Simon Rattle und Daniel Stabrawa
Albert Roussel und Jean-Philippe Rameau – obwohl im Abstand von 200 Jahren geboren – waren Brüder im Geiste: individuell, überraschend, mit einem einzigartigen Farbsinn. Alle diese Qualitäten zeigen sich in diesem Konzert mit Roussels Le Festin de l’araignée und Rameaus Les Boréades. Simon Rattle und Daniel Stabrawa interpretieren darüber hinaus das wunderbar zwischen Impressionismus und polnischer Folklore changierende Violinkonzert Nr. 2 von Karol Szymanowski.
Mit Le Festin de l’araignée (Das Festmahl der Spinne) schuf Albert Roussel eine der farbenreichsten Ballettpartituren des 20. Jahrhunderts – eine brillant instrumentierte Tanzpantomime, in welcher der Mikrokosmos der Insekten zu einem ironischen Spiegelbild des menschlichen Lebens wird. Die Premiere des impressionistisch-schillernden Meisterwerks am 3. April 1913 wurde Roussels erster großer Erfolg – kein Wunder, dass der einstige Vincent-d’Indy-Schüler von dem Stück bald eine Version für den Konzertsaal anfertigte, die Sir Simon Rattle an den Anfang dieses Konzerts gestellt hat.
Anschließend widmet sich Daniel Stabrawa, 1. Konzertmeister der Berliner Philharmoniker, dem zweiten Violinkonzert seines Landsmanns Karol Szymanowski, der zu den bedeutendsten schöpferischen Talenten der polnischen Musikgeschichte im 20. Jahrhundert zählt. Das Werk, in dem das reiche Klanggewebe des Orchesterparts aufgrund der Verwendung ständig wechselnder Instrumentalgruppen eine geradezu kaleidoskopartige Vielfalt der Klangfarben erzeugt, ist von den folkloristischen Musiktraditionen der hohen Tatra beeinflusst, wobei diese Einflüsse untrennbar mit Szymanowskis eigenem Komponieren verbunden werden.

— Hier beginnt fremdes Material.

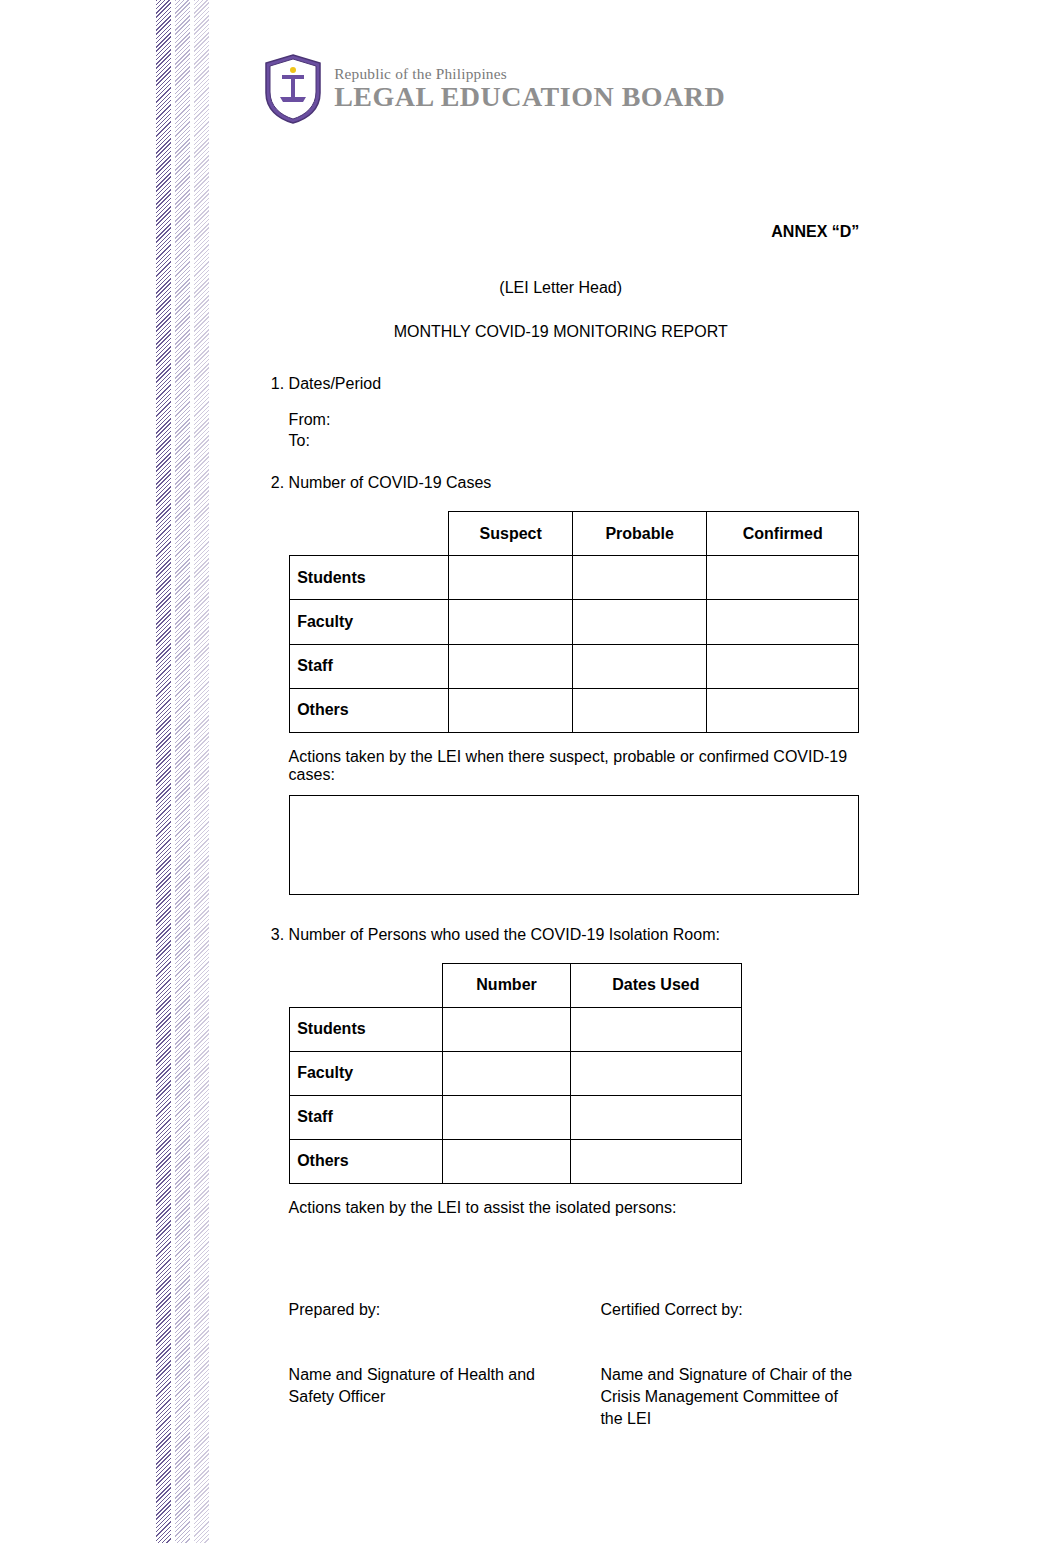Republic of the Philippines
Legal Education Board
ANNEX “D”
(LEI Letter Head)
MONTHLY COVID-19 MONITORING REPORT
Dates/Period
From:
To:
Number of COVID-19 Cases
| | Suspect | Probable | Confirmed |
| --- | --- | --- | --- |
| Students | | | |
| Faculty | | | |
| Staff | | | |
| Others | | | |
Actions taken by the LEI when there suspect, probable or confirmed COVID-19 cases:
Number of Persons who used the COVID-19 Isolation Room:
| | Number | Dates Used |
| --- | --- | --- |
| Students | | |
| Faculty | | |
| Staff | | |
| Others | | |
Actions taken by the LEI to assist the isolated persons:
Prepared by:
Name and Signature of Health and Safety Officer
Certified Correct by:
Name and Signature of Chair of the Crisis Management Committee of the LEI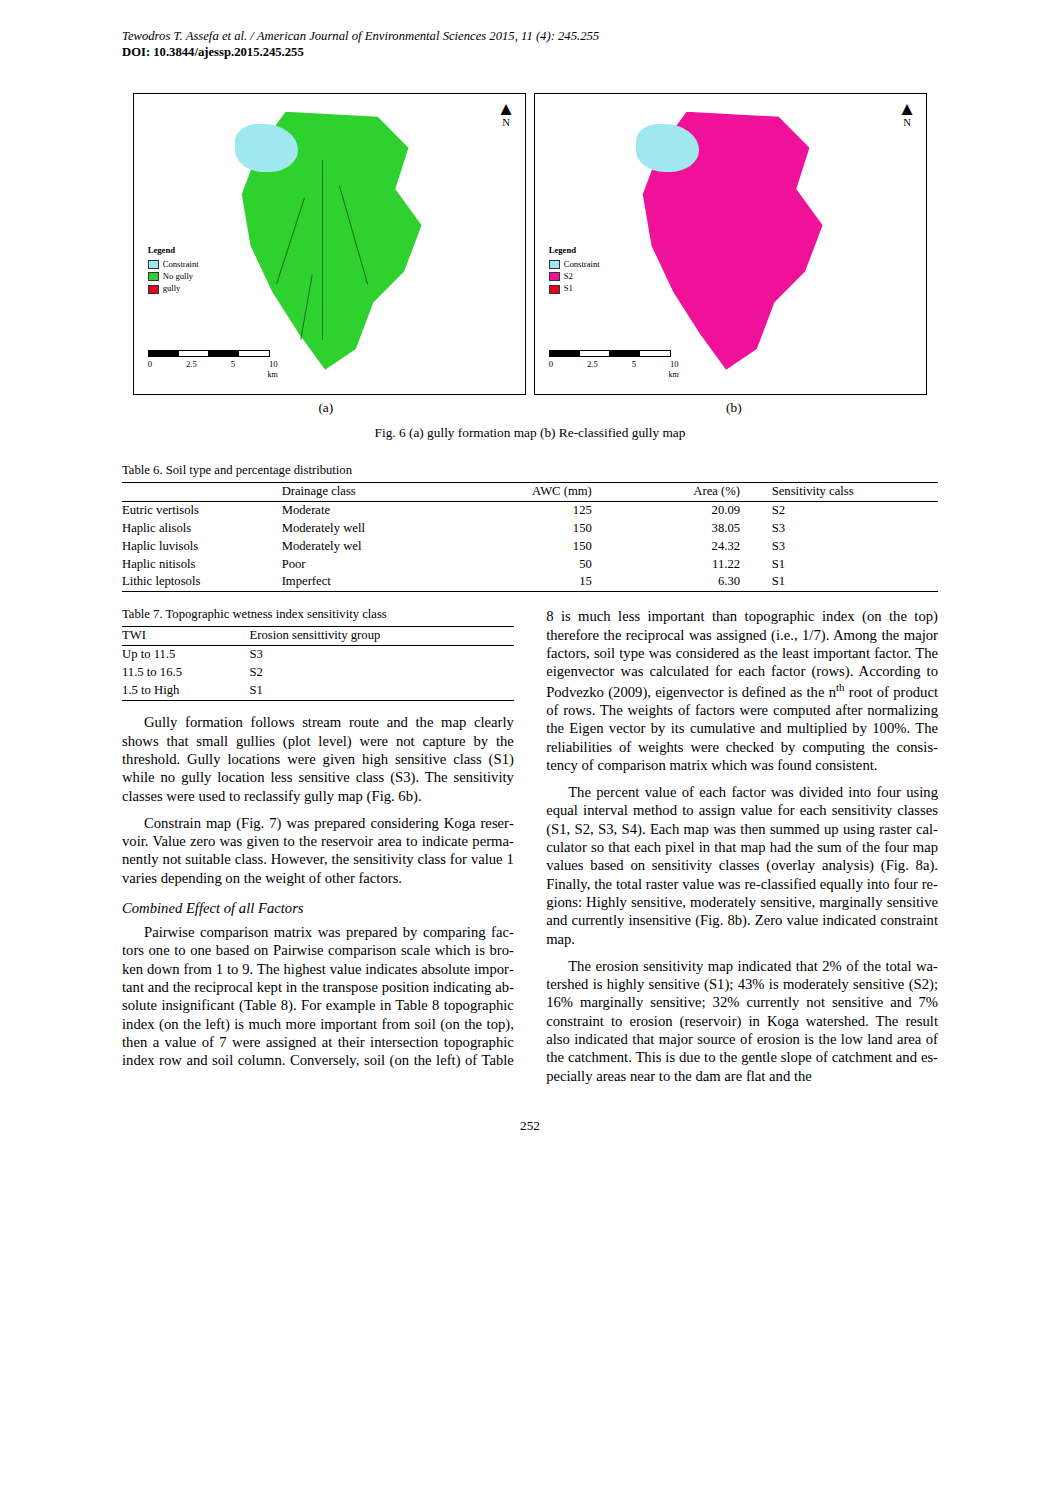Tewodros T. Assefa et al. / American Journal of Environmental Sciences 2015, 11 (4): 245.255
DOI: 10.3844/ajessp.2015.245.255
▲N
Legend
Constraint
No gully
gully
02.5510
km
▲N
Legend
Constraint
S2
S1
02.5510
km
(a)(b)
Fig. 6 (a) gully formation map (b) Re-classified gully map
Table 6. Soil type and percentage distribution
| | Drainage class | AWC (mm) | Area (%) | Sensitivity calss |
| --- | --- | --- | --- | --- |
| Eutric vertisols | Moderate | 125 | 20.09 | S2 |
| Haplic alisols | Moderately well | 150 | 38.05 | S3 |
| Haplic luvisols | Moderately wel | 150 | 24.32 | S3 |
| Haplic nitisols | Poor | 50 | 11.22 | S1 |
| Lithic leptosols | Imperfect | 15 | 6.30 | S1 |
Table 7. Topographic wetness index sensitivity class
| TWI | Erosion sensittivity group |
| --- | --- |
| Up to 11.5 | S3 |
| 11.5 to 16.5 | S2 |
| 1.5 to High | S1 |
Gully formation follows stream route and the map clearly shows that small gullies (plot level) were not capture by the threshold. Gully locations were given high sensitive class (S1) while no gully location less sensitive class (S3). The sensitivity classes were used to reclassify gully map (Fig. 6b).
Constrain map (Fig. 7) was prepared considering Koga reservoir. Value zero was given to the reservoir area to indicate permanently not suitable class. However, the sensitivity class for value 1 varies depending on the weight of other factors.
Combined Effect of all Factors
Pairwise comparison matrix was prepared by comparing factors one to one based on Pairwise comparison scale which is broken down from 1 to 9. The highest value indicates absolute important and the reciprocal kept in the transpose position indicating absolute insignificant (Table 8). For example in Table 8 topographic index (on the left) is much more important from soil (on the top), then a value of 7 were assigned at their intersection topographic index row and soil column. Conversely, soil (on the left) of Table 8 is much less important than topographic index (on the top) therefore the reciprocal was assigned (i.e., 1/7). Among the major factors, soil type was considered as the least important factor. The eigenvector was calculated for each factor (rows). According to Podvezko (2009), eigenvector is defined as the nth root of product of rows. The weights of factors were computed after normalizing the Eigen vector by its cumulative and multiplied by 100%. The reliabilities of weights were checked by computing the consistency of comparison matrix which was found consistent.
The percent value of each factor was divided into four using equal interval method to assign value for each sensitivity classes (S1, S2, S3, S4). Each map was then summed up using raster calculator so that each pixel in that map had the sum of the four map values based on sensitivity classes (overlay analysis) (Fig. 8a). Finally, the total raster value was re-classified equally into four regions: Highly sensitive, moderately sensitive, marginally sensitive and currently insensitive (Fig. 8b). Zero value indicated constraint map.
The erosion sensitivity map indicated that 2% of the total watershed is highly sensitive (S1); 43% is moderately sensitive (S2); 16% marginally sensitive; 32% currently not sensitive and 7% constraint to erosion (reservoir) in Koga watershed. The result also indicated that major source of erosion is the low land area of the catchment. This is due to the gentle slope of catchment and especially areas near to the dam are flat and the
252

Nach der Pause präsentiert Sir Simon ein Werk, das er während seiner 18 Jahre währenden Zeit in Birmingham als ureigenes Markenzeichen eingeführt, und das er in Berlin erstmals Anfang November 1993 dirigiert hat: Ein eigenes Arrangement aus Jean-Philippe Rameaus letzter Tragédie lyrique Les Boréades, die erst mehr als 200 Jahre nach der Entstehung ihre konzertante Premiere erlebte. Denn das Werk, das Rameau als 80-Jähriger in seinem vorletzten Lebensjahr komponierte, wurde seinerzeit zwar geprobt, und das mit den damals bedeutendsten Sängerinnen und Sängern der Pariser Opéra. Die fürs Frühjahr 1764 avisierte Premiere kam jedoch nicht zustande. Ursachen hierfür könnten ebenso das Égalité und Fraternité verherrlichende Libretto gewesen sein, wie die extremen Schwierigkeiten, mit denen die Partitur nicht nur in den Gesangspartien aufwartet.